Sementara itu, untuk inflasi inti AS diperkirakan tumbuh melandai sebesar 3,8% yoy, dibandingkan sebulan sebelumnya yang tumbuh 4% yoy.
Investor akan melihat laporan tersebut untuk mencari petunjuk kapan bank sentral AS (Federal Reserve/The Fed) akan mulai menurunkan suku bunganya.
Tak hanya inflasi konsumen terbaru di AS, data klaim pengangguran mingguan AS untuk pekan yang berakhir 6 Januari 2024 juga akan dirilis malam hari ini waktu Indonesia.
Diproyeksikan, klaim pengangguran per 6 Januari 2023 meningkat ke 210.000, dibandingkan pekan sebelumnya sebanyak 202.000 klaim.
Proyeksi peningkatan klaim pengangguran ini memang berdampak buruk bagi pasar tenaga kerja, akan tetapi bagi keseluruhan ekonomi AS dan prospek inflasi ini berdampak positif lantaran semakin mendukung kondisi pasar tenaga mendingin yang memicu inflasi melandai.
Tentunya, data klaim pengangguran juga ditunggu-tunggu oleh pelaku pasar di global, karena dapat juga menentukan arah kebijakan moneter The Fed berikutnya.
Di lain sisi, salah satu pejabat The Fed masih bernada hawkish. Presiden The Fed New York, John Williams mengatakan bahwa masih terlalu dini untuk menyerukan penurunan suku bunga karena The Fed masih memiliki jarak untuk mengembalikan inflasi ke target 2%.
Ekspektasi pasar terkait The Fed yang akan mulai menurunkan suku bunga pada Maret mendatang mulai kembali menurun dan tentunya lebih rendah dari perkiraan pasar pekan lalu.
Berdasarkan perangkat CME FedWatch menunjukkan peluang The Fed memangkas suku bunga acuannya sebesar 25 basis poin (bp) turun menjadi 64,5%, dari sehari sebelumnya yang sebesar 66,3%. Peluang ini juga lebih rendah dari peluang pekan lalu sebesar 79%.
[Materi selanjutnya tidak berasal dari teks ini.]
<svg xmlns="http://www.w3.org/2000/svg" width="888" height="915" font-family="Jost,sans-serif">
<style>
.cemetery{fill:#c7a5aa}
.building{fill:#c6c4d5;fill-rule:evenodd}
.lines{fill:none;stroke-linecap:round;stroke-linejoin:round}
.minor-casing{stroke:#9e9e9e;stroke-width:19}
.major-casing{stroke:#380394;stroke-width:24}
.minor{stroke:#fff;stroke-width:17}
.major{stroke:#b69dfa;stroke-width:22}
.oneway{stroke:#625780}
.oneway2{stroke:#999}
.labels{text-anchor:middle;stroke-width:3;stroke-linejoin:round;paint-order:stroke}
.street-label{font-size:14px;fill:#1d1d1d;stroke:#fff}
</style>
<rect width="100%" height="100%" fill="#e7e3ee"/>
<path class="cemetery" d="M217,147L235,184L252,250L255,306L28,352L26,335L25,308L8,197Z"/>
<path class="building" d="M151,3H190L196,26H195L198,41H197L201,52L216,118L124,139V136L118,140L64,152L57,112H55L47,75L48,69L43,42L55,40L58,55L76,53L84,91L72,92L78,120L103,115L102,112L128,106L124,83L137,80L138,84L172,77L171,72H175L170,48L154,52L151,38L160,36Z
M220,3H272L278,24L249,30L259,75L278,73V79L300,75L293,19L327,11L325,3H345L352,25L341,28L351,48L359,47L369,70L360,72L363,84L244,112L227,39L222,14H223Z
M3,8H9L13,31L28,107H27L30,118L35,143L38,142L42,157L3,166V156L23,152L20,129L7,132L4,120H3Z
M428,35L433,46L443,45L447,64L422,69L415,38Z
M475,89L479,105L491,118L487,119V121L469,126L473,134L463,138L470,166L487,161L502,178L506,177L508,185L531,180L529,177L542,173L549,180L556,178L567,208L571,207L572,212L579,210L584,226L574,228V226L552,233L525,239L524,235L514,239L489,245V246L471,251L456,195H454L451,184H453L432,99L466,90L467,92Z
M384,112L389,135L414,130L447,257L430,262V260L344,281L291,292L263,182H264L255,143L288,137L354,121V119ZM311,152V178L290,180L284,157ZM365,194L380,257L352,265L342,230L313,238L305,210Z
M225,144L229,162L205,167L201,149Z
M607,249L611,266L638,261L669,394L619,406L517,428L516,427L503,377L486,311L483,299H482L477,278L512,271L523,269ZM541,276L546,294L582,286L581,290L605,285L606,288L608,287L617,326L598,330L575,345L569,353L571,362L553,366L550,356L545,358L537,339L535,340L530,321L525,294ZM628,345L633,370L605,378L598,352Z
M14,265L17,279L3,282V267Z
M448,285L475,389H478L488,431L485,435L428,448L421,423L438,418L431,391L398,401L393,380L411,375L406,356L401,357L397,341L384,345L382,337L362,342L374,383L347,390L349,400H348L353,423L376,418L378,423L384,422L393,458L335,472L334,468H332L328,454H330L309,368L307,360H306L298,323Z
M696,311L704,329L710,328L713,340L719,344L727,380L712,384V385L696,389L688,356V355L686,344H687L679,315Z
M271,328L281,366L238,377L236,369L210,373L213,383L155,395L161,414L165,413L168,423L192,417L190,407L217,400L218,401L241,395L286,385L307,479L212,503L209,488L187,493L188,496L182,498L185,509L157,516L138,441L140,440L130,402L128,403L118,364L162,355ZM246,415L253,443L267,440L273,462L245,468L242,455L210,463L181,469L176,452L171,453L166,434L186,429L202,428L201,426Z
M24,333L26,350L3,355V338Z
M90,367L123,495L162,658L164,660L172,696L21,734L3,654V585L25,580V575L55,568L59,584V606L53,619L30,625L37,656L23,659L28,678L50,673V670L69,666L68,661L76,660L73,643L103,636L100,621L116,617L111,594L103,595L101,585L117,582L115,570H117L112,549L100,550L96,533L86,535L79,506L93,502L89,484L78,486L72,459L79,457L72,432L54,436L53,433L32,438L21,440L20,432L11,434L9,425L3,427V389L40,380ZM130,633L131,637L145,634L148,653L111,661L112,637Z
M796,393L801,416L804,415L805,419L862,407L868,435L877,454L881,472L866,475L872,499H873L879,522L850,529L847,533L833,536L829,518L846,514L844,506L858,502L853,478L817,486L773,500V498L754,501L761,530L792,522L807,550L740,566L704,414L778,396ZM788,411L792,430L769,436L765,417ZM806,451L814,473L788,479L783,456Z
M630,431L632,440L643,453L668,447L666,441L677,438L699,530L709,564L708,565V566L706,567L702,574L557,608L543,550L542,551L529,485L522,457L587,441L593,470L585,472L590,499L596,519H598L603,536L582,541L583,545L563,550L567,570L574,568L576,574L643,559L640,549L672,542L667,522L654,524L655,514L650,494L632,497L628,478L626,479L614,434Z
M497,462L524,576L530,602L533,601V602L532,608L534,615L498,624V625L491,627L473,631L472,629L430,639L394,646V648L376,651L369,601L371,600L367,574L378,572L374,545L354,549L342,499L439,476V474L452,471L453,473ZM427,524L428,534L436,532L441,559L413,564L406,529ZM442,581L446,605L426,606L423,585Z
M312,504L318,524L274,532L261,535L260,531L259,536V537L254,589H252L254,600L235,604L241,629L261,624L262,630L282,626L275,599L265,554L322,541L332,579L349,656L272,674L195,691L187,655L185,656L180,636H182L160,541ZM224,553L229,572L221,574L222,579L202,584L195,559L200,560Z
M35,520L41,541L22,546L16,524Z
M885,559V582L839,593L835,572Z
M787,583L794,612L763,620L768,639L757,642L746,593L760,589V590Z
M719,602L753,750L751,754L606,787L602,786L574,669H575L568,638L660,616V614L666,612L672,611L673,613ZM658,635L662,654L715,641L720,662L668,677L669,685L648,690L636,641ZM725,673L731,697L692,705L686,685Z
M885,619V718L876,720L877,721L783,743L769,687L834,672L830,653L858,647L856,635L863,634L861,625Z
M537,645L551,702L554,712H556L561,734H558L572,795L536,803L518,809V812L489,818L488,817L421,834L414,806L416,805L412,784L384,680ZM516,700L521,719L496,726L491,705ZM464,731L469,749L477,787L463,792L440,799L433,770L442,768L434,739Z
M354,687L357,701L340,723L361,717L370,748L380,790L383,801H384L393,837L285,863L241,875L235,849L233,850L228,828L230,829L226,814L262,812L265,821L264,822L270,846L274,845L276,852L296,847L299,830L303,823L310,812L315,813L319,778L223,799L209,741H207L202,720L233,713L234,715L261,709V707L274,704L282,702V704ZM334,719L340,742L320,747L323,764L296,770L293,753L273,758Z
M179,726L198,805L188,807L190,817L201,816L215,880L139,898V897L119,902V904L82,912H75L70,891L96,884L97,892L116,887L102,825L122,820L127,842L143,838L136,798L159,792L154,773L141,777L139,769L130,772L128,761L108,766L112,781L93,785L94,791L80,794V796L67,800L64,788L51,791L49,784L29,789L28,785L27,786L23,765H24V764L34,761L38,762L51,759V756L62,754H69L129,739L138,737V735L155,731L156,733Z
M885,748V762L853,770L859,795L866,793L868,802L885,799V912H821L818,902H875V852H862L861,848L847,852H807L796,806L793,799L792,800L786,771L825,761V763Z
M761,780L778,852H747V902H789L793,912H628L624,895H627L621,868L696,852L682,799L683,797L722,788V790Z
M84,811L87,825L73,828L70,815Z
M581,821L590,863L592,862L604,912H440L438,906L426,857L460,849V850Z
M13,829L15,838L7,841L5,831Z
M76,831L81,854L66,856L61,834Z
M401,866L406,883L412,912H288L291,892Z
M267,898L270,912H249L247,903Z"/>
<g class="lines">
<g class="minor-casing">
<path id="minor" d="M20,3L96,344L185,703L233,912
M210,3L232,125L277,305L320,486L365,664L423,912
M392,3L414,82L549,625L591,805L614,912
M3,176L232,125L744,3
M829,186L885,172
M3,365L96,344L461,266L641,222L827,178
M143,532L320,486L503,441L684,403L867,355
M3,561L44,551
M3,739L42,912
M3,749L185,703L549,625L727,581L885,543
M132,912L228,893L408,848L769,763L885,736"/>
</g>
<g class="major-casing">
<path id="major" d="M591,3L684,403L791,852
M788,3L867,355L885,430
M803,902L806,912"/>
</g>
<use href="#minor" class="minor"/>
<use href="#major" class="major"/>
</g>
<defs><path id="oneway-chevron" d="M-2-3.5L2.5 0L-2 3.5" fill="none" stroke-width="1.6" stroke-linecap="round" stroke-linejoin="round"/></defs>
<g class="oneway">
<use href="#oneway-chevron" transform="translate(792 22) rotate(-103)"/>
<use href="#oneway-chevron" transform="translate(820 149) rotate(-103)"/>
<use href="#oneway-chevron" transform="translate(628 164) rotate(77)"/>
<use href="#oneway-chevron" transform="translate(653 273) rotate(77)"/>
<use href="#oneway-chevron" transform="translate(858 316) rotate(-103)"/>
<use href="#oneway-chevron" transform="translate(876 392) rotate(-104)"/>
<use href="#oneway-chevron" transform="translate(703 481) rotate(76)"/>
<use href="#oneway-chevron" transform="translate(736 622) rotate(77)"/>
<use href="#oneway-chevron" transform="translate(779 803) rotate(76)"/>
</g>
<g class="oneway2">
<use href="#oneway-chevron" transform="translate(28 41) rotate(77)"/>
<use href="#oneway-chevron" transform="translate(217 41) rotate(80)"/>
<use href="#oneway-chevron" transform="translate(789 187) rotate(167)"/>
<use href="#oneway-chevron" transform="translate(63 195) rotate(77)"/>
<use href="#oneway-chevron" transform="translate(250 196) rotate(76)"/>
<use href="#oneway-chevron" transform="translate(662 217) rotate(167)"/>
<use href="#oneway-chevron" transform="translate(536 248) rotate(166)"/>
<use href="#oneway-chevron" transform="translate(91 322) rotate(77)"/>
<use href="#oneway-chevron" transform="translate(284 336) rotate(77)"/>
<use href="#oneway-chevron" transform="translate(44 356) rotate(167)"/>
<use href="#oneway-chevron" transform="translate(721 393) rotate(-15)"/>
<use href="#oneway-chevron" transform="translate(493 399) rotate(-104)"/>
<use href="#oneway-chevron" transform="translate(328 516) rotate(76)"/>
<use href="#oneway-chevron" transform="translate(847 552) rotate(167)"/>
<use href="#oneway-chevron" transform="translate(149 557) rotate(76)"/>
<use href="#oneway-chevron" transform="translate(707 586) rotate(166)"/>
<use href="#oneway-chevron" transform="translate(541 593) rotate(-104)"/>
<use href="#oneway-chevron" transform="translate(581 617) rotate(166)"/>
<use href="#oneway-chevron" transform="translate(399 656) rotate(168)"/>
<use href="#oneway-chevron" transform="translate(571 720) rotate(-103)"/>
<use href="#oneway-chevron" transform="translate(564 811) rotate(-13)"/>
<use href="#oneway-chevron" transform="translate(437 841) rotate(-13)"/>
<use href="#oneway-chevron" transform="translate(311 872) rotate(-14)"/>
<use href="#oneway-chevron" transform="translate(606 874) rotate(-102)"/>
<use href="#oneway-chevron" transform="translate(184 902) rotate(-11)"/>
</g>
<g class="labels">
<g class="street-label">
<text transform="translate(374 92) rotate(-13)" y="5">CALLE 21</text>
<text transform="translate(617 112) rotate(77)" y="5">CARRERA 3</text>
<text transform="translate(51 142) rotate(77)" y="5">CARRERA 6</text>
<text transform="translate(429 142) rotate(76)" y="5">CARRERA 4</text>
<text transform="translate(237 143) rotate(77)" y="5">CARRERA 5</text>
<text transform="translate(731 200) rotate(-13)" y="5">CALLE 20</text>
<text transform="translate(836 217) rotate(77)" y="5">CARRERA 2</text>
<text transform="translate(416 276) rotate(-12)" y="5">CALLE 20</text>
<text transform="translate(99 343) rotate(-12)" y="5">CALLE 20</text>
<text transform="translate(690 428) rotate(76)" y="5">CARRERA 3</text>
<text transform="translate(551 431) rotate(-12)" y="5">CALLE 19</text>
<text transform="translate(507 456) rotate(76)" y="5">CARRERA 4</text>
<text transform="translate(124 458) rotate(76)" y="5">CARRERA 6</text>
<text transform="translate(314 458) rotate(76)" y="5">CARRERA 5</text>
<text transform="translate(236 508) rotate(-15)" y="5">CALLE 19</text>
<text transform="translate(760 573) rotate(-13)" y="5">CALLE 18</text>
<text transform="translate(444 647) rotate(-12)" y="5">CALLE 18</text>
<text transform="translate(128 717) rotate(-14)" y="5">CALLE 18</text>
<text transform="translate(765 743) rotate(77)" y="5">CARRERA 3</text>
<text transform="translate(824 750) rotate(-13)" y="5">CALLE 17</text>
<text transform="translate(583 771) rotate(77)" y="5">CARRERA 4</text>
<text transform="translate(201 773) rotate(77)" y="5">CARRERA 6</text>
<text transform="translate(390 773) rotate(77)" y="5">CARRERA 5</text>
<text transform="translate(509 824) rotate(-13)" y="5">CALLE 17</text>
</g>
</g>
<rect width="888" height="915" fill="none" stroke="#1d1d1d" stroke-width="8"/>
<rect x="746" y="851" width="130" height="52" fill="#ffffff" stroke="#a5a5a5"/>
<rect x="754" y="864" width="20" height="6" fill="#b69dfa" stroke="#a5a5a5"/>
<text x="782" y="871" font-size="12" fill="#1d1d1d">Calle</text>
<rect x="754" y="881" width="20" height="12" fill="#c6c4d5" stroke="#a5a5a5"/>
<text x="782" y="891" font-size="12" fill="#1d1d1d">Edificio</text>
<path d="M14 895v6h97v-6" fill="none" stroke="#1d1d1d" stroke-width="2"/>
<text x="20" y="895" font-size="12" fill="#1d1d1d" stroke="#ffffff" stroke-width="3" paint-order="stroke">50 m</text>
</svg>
Sementara itu, pasar juga masih menunggu perilisan kinerja keuangan tahun 2023 emiten perbankan raksasa di AS pada Jumat pekan ini. Raksasa perbankan JPMorgan Chase, Bank of America, Citigroup, dan Wells Fargo diperkirakan akan melaporkan laba kuartal IV-2023 yang lebih rendah.